- _QUOTED TEXT_:
Techniques to implement TPM
Organizations typically pursue the four techniques below to implement TPM. Kaizen events can be used to focus organizational attention on implementing these techniques.
- Efficient Equipment: The best way to increase equipment efficiency is to identify the losses, among the six described above, that are hindering performance. To measure overall equipment effectiveness, a TPM index, Overall Equipment Effectiveness (OEE) is used. OEE is calculated by multiplying (each as a percentage), overall equipment availability, performance and product quality rate. With these figures, the amount of time spent on each of the six big losses, and where most attention needs to be focused, can be determined. It is estimated that most companies can realize a 15-25 percent increase in equipment efficiency rates within three years of adopting TPM.
- Effective Maintenance: Thorough and routine maintenance is a critical aspect of TPM. First and foremost, TPM trains equipment operators to play a key role in preventive maintenance by carrying out "autonomous maintenance" on a daily basis. Typical daily activities include precision checks, lubrication, parts replacement, simple repairs, and abnormality detection. Workers are also encouraged to conduct corrective maintenance, designed to further keep equipment from breaking down, and to facilitate inspection, repair and use. Corrective maintenance includes recording the results of daily inspections, and regularly considering and submitting maintenance improvement ideas.
- Mistake-Proofing: Known as poka-yoke1 in lean manufacturing contexts, mistake-proofing is the application of simple "fail-safing" mechanisms designed to make mistakes impossible or at least easy to detect and correct. Poka-yoke devices fall into two major categories: prevention and detection.

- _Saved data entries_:
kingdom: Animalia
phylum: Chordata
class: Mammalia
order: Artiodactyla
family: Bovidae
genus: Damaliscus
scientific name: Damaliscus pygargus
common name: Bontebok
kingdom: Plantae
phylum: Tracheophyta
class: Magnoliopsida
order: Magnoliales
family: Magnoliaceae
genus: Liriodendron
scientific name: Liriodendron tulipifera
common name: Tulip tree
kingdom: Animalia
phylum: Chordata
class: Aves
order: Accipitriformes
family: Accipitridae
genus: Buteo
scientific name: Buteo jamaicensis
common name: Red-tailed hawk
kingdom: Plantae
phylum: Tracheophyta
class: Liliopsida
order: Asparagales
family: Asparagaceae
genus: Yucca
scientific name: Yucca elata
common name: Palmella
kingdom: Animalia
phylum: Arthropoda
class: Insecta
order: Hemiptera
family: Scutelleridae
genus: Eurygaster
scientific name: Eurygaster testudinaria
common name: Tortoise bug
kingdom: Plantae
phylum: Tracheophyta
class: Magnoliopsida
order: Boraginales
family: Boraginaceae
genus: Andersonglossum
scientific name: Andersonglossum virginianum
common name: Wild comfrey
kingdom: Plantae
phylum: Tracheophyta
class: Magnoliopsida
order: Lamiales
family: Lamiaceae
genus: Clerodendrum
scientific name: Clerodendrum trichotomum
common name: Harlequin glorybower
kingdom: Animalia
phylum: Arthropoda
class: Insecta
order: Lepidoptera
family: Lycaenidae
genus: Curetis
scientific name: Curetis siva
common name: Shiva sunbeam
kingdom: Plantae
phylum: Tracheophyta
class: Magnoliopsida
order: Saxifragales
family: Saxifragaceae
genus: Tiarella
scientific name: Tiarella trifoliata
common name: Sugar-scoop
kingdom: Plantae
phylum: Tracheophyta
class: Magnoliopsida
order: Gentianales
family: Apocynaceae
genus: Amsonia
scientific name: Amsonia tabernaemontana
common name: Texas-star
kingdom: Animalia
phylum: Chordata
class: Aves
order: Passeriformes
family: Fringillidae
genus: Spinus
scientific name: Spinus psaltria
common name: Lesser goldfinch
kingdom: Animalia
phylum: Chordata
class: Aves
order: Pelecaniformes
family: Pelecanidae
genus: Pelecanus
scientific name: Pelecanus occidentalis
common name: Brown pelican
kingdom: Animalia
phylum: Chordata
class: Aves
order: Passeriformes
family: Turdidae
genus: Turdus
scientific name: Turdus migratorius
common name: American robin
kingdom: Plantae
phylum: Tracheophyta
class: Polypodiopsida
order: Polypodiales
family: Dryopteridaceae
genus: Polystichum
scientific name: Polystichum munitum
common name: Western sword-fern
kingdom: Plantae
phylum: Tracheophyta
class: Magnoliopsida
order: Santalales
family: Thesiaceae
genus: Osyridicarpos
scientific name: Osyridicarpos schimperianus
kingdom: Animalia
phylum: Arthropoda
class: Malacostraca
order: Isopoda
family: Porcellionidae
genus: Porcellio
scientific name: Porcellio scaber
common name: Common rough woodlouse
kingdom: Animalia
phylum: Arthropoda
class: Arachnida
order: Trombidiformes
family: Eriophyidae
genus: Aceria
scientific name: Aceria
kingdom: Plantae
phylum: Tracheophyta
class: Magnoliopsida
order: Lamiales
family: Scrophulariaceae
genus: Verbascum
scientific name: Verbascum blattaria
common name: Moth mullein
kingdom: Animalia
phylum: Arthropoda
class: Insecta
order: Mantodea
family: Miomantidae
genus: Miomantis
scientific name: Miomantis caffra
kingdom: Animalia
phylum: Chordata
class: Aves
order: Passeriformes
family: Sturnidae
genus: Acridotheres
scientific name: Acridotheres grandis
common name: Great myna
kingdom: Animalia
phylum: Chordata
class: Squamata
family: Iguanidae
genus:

- _EXERCISE REQUIREMENTS_:
1) List every typical daily activity that the TPM passage gives for autonomous maintenance.
2) Copy out the stretch of the rows from the line containing "genus: Verbascum" through the last line of the rows.
The passage on TPM and the rows come from separate, unrelated sources.

- _SOLUTIONS TO EACH TASK_:
1) precision checks, lubrication, parts replacement, simple repairs, abnormality detection

2)
genus: Verbascum
scientific name: Verbascum blattaria
common name: Moth mullein
kingdom: Animalia
phylum: Arthropoda
class: Insecta
order: Mantodea
family: Miomantidae
genus: Miomantis
scientific name: Miomantis caffra
kingdom: Animalia
phylum: Chordata
class: Aves
order: Passeriformes
family: Sturnidae
genus: Acridotheres
scientific name: Acridotheres grandis
common name: Great myna
kingdom: Animalia
phylum: Chordata
class: Squamata
family: Iguanidae
genus:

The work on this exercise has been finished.